Song You Need to Know: Fruit Bats Gold Past Life


The super sounds of the Seventies have long been a safe space for indie-rock types with fond distant memories of chilling in the backseat while mom and dad bumped the local AM radio station on long family car trips. Eric D. Johnson of the Fruit Bats has been uniquely skilled at this kind of slanted nostalgia, channeling Fleetwood Mac, Neil Young, the Beatles, Simon & Garfunkel, the Grateful Dead, Led Zeppelin III and other beloved vintage influences via his own raggedly pretty, warmly disaffected songwriting style.

The latest Fruit Bats song (the title track off their upcoming seventh LP) sees Johnson hit a peak of radiant retro poppiness.
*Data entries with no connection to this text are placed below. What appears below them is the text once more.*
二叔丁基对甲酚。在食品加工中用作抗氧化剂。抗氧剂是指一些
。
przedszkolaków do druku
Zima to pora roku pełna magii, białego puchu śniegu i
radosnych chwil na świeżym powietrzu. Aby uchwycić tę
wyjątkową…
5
Gold Past Life brings to mind the Bee Gees and Seventies Paul McCartney, (especially the hippie-folk pastoralism of Monkberry Moon Delight and the soft-rock smoothness of Bluebird) with a little wide-lapel synth throb thrown in for good measure.

Johnson says the song is about love and fate and the meaningless random brutal nature of the universe. Yknow, small stuff and big stuff!, a description that suggests a little bit more of a George Harrison vibe. The rest of Gold Past Life (which is out June 21) is pretty fab too.